И она отвела меня в отдельно стоящее здание кухни, где представила маленького и пухлого зулуса в белоснежном поварском колпаке (уж не знаю, почему, но он напомнил мне «дурацкий колпак» — тот самый, что в былые дни надевался ленивым ученикам в виде наказания). У повара было труднопроизносимое имя Мзвайи. В ответ на мои комплименты он сообщил, что много лет назад работал у «замечательной английской миссус»,которая и научила его готовить все эти блюда.

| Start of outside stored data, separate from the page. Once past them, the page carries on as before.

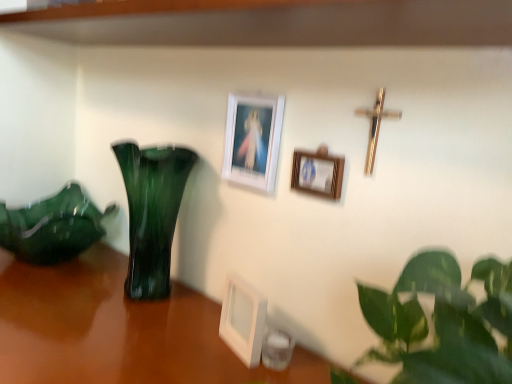
Question: Can you see gold metallic crucifix at upper right touching white plastic picture frame at center, the 1th picture frame ordered from the bottom?

Choices:
 (A) no
 (B) yes

Answer: (A)

Question: Does gold metallic crucifix at upper right have a greater height compared to white plastic picture frame at center, the 1th picture frame ordered from the bottom?

Choices:
 (A) yes
 (B) no

Answer: (A)

Question: Is gold metallic crucifix at upper right positioned far away from white plastic picture frame at center, the 1th picture frame ordered from the bottom?

Choices:
 (A) no
 (B) yes

Answer: (A)

Question: Does gold metallic crucifix at upper right contain white plastic picture frame at center, the 1th picture frame ordered from the bottom?

Choices:
 (A) no
 (B) yes

Answer: (A)

Question: Does gold metallic crucifix at upper right have a smaller size compared to white plastic picture frame at center, placed as the third picture frame when sorted from top to bottom?

Choices:
 (A) no
 (B) yes

Answer: (B)

Question: Can you confirm if gold metallic crucifix at upper right is shorter than white plastic picture frame at center, placed as the third picture frame when sorted from top to bottom?

Choices:
 (A) yes
 (B) no

Answer: (B)

Question: Does white plastic picture frame at center, placed as the third picture frame when sorted from top to bottom, have a larger size compared to gold metallic crucifix at upper right?

Choices:
 (A) yes
 (B) no

Answer: (A)

Question: From the image's perspective, is white plastic picture frame at center, the 1th picture frame ordered from the bottom, on top of gold metallic crucifix at upper right?

Choices:
 (A) no
 (B) yes

Answer: (A)

Question: Would you say white plastic picture frame at center, placed as the third picture frame when sorted from top to bottom, contains gold metallic crucifix at upper right?

Choices:
 (A) no
 (B) yes

Answer: (A)

Question: From a real-world perspective, is white plastic picture frame at center, the 1th picture frame ordered from the bottom, beneath gold metallic crucifix at upper right?

Choices:
 (A) yes
 (B) no

Answer: (A)

Question: Does white plastic picture frame at center, the 1th picture frame ordered from the bottom, lie behind gold metallic crucifix at upper right?

Choices:
 (A) yes
 (B) no

Answer: (A)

Я преклоняюсь в восхищении перед этой незнакомой мне дамой. Именно они — эти неведомые скромные женщины — являются подлинными знаменосцами нашей цивилизации. И я подумал: что толку увенчивать лаврами наших политических лидеров? Ведь они не сделали ничего такого, что могло бы сравниться по своей пользе с подвигом англичанки, научившей зулусского слугу готовить превосходный пирог с почками! Я бы с удовольствием встретился с этой «замечательной миссус» Мзвайи и поблагодарил ее за весомый вклад в южноафриканскую цивилизацию.
К вечеру я почувствовал себя настолько уставшим, что уже в девять часов отправился в постель. Мне показалось, едва я успел сомкнуть глаза, как уже наступило утро. Я был разбужен деликатным появлением зулусской девушки, которая поставила на мой прикроватный столик поднос с утренним чаем. Яркое солнце заливало всю комнату. Откуда-то из ветвей соседнего дерева доносилось знакомое «хо-хо» — ибо никто не удосужился научить южноафриканских птиц настоящим утренним трелям.